DATA SHOWN section start

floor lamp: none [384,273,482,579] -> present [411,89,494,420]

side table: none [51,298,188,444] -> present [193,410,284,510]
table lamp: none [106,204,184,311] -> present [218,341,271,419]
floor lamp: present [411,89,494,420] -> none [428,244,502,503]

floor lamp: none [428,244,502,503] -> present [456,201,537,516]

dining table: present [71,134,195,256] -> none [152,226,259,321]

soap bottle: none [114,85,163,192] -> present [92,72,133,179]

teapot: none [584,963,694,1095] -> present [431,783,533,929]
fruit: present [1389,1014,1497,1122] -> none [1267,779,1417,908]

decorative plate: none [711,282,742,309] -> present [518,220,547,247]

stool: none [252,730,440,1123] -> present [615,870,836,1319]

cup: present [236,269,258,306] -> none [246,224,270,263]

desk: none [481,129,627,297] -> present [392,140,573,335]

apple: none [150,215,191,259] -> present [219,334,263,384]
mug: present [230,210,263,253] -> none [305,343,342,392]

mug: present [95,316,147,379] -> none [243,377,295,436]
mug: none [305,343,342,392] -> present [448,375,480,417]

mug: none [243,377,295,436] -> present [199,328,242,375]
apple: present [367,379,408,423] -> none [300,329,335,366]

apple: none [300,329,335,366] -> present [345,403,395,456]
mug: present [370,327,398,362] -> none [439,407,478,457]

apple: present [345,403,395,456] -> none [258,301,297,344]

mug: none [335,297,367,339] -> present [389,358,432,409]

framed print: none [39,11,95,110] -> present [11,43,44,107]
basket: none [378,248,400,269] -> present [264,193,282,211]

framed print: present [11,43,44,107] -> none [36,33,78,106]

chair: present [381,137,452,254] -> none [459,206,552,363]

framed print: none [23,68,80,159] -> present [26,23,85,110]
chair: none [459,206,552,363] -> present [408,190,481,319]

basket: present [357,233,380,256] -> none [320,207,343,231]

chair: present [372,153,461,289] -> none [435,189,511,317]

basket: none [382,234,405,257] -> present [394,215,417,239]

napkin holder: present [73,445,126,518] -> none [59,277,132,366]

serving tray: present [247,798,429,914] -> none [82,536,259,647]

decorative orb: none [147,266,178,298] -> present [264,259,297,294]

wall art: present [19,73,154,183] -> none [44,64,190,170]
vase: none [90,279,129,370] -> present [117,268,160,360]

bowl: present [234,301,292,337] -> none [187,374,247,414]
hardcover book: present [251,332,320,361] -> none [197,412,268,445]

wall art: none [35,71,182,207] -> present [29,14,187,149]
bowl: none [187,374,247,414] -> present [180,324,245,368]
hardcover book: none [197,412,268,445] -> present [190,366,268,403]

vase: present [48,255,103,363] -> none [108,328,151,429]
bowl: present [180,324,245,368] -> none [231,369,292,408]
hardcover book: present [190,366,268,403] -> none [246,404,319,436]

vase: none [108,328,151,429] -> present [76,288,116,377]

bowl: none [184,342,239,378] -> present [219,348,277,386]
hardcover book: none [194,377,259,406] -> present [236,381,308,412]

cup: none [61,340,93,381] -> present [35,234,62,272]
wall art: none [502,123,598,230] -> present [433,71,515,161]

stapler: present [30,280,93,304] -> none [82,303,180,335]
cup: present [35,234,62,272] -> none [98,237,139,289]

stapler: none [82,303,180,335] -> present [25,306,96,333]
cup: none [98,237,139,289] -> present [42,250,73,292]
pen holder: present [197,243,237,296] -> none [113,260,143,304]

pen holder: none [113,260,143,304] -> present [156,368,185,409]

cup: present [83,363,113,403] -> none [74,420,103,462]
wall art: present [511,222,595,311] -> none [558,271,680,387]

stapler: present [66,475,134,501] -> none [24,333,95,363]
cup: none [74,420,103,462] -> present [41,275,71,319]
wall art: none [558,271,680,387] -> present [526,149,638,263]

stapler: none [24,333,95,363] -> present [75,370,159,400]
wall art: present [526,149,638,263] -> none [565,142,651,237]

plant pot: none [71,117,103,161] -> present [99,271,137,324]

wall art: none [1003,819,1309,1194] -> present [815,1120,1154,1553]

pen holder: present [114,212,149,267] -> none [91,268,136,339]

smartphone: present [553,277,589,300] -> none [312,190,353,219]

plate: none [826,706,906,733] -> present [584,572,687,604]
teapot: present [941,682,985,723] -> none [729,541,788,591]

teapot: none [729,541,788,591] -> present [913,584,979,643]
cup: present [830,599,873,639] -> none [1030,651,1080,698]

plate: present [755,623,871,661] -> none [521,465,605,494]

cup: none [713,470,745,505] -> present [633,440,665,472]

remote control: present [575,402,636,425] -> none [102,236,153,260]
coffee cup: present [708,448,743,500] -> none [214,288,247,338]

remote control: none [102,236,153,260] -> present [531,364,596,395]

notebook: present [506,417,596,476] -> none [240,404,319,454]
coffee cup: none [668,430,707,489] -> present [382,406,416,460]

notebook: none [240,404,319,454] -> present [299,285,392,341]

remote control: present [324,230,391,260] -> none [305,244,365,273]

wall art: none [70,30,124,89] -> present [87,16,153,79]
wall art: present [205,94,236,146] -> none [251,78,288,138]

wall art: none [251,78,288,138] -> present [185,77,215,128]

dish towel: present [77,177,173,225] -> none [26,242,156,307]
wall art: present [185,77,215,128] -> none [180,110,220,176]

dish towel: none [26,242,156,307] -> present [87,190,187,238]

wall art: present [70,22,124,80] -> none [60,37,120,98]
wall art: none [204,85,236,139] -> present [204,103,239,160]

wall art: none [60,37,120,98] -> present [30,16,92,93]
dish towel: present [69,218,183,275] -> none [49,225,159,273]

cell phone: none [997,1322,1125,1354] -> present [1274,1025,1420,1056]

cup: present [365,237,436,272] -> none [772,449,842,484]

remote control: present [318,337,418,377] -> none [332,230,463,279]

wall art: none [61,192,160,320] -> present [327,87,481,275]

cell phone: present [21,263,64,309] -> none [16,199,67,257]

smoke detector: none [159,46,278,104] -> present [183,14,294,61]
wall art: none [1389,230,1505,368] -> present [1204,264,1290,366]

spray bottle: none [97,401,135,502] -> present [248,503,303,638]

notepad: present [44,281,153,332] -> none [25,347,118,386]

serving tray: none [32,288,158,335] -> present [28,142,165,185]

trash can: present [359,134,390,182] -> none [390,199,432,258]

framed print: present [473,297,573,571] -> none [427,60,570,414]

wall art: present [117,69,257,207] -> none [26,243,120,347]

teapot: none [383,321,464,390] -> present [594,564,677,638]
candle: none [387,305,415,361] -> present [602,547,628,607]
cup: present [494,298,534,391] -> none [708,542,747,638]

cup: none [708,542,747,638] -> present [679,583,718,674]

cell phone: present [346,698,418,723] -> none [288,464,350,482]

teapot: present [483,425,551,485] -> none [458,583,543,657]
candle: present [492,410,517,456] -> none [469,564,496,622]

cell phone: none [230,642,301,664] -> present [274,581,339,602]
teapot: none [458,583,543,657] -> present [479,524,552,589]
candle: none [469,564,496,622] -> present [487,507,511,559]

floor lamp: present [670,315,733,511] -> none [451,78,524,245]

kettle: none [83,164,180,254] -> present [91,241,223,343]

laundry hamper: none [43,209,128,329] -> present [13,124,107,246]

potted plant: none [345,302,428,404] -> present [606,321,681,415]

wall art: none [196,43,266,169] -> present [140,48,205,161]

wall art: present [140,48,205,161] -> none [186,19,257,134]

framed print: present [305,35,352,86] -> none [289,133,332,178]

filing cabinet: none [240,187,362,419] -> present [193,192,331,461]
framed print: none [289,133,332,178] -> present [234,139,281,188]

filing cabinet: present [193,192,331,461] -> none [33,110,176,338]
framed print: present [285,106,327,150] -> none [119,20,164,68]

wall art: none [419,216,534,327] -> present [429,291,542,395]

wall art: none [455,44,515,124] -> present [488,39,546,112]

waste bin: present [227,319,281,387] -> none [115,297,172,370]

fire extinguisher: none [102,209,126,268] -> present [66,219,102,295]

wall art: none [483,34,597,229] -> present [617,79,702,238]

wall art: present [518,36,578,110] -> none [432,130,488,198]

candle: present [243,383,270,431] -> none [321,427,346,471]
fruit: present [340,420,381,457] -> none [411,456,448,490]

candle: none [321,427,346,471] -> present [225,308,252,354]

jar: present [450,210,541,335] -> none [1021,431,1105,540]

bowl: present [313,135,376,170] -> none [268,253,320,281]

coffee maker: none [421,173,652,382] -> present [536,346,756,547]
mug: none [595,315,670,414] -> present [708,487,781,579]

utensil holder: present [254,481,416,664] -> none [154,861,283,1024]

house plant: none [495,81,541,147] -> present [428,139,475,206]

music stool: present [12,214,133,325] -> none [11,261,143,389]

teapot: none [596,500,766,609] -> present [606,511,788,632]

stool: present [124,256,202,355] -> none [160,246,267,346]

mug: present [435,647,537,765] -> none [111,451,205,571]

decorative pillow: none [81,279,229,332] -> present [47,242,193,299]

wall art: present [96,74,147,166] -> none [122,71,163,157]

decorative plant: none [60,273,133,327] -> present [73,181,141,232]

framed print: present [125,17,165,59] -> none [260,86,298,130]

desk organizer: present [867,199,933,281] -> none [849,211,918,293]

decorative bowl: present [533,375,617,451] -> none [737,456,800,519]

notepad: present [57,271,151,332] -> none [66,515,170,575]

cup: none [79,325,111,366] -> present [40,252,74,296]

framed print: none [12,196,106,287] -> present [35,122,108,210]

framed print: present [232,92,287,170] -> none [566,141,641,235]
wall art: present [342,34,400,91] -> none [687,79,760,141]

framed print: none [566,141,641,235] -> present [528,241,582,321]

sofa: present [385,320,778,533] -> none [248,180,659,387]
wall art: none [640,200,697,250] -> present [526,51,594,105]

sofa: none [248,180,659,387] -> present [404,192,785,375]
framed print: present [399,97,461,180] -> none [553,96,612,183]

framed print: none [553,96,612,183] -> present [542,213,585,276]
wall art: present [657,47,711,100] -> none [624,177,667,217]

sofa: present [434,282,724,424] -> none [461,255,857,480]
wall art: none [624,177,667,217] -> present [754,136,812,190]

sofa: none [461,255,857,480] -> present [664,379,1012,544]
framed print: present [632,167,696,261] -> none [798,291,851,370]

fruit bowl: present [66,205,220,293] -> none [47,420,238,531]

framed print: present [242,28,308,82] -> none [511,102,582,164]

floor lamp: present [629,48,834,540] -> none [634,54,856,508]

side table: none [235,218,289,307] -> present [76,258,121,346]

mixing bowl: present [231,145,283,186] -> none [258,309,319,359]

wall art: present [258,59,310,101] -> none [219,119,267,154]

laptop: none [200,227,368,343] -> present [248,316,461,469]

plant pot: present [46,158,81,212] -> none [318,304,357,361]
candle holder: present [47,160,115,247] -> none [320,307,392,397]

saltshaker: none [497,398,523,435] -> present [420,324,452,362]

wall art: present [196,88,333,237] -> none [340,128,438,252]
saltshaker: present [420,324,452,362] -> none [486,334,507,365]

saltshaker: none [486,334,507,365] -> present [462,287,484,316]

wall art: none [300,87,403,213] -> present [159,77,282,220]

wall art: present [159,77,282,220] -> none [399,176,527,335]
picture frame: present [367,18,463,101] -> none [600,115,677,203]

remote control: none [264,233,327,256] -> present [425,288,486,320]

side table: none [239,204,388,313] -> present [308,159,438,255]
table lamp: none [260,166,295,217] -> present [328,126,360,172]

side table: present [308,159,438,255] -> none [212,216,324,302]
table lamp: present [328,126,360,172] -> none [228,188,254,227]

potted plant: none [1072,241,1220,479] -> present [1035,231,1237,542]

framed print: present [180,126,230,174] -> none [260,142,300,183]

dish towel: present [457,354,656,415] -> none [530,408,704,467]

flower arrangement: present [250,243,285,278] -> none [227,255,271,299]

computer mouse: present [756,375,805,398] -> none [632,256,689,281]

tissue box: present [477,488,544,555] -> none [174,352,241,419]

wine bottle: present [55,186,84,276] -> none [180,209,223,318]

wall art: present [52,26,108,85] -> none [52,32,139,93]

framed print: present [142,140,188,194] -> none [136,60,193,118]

DATA SHOWN section end

> [ACTION ITEM]: Copy the lines of the data above exactly as written, beginning with the line containing "wall art: none [60,37,120,98]" and ending with the line containing "remote control: present [318,337,418,377]", and leave out all other lines.

> [SOLUTION FOR THIS EXERCISE]:
wall art: none [60,37,120,98] -> present [30,16,92,93]
dish towel: present [69,218,183,275] -> none [49,225,159,273]

cell phone: none [997,1322,1125,1354] -> present [1274,1025,1420,1056]

cup: present [365,237,436,272] -> none [772,449,842,484]

remote control: present [318,337,418,377] -> none [332,230,463,279]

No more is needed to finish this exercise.